3. Provide Connection Settings
Provide S3 connection details on S3 Connection Settings page. You will have following options in connection details block:
- Source Name - A unique name for this source
- Access Key ID - AWS access key ID which has permissions to read from the given bucket
- Secret Access Key - AWS Secret Access Key for the above Access Key ID
- Bucket - The name of the bucket from which you want to ingest data.
- Prefix - Path Prefix for the data directory. By default, the files are listed from the root of the directory.
- Bucket Region - Choose the AWS region where the bucket is located.
- File Format - Choose a file format. Hevo currently supports JSON and CSV formats. Let us know if you need support for a different format.
- Files GZipped - Select this option if the files in your S3 bucket are GZipped.
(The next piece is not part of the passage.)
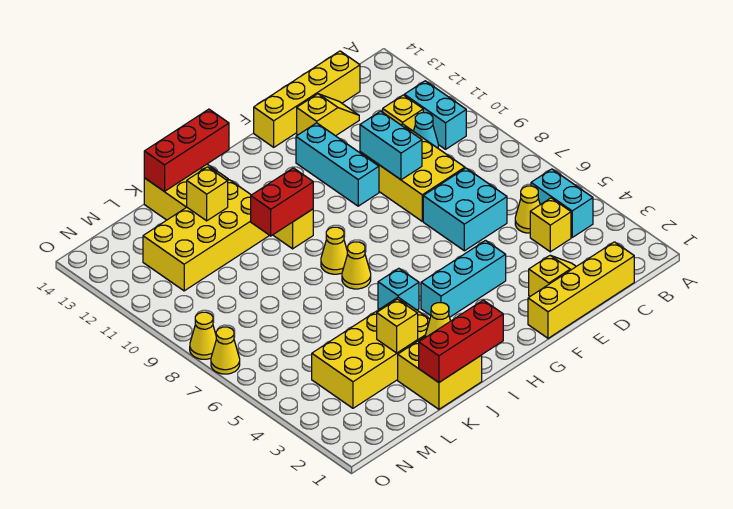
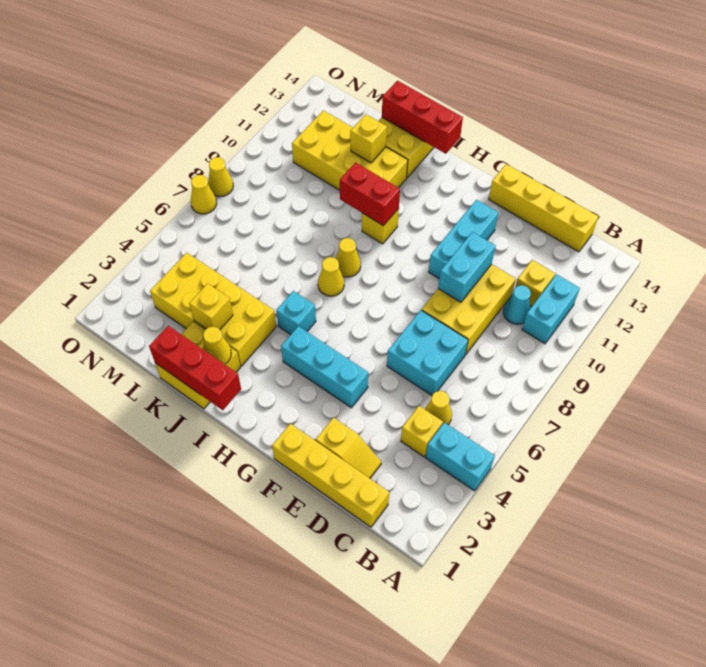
cyan 1x2 brick [531,169,593,237] -> cyan 1x2 brick turned to [425,422,495,491]
yellow 1x2 slope [297,94,359,136] -> none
- Create Schema from folders - Select this option when your prefix path has subdirectories containing files in different formats. Hevo, in that case, will read each of the subdirectories as a separate event type. Please note, that any files lying at the prefix path(and not in any of the subdirectories) will be ignored.
4. Select the Destination
Select the Destination where you want to replicate data from your S3 bucket or Click on NEW DESTINATION to create a new Destination. Check out How to add Destination tutorial for the detailed walkthrough on steps needed for adding new Destination.
5. Pipeline Created
Your Pipeline will be created when you enter this page and you will have an option to see Sample Data and Map Schema.
While Hevo tries to load schemas from your files, you can select CONTINUE IN BACKGROUND if it is taking too much time. Click on CREATE SCHEMA MAPPING to map Source and Destination Schemas, check out Introduction to Schema Mapper to learn about Schema Mapper or you can select DO IT LATER to directly head to Pipeline page. You can map schemas later on Schema Mapper page in your pipeline.
A complete log of all files ingested by Hevo can be found in the File Log
Please note that your data will not start replicating in Destination tables until you map source and Destination schemas.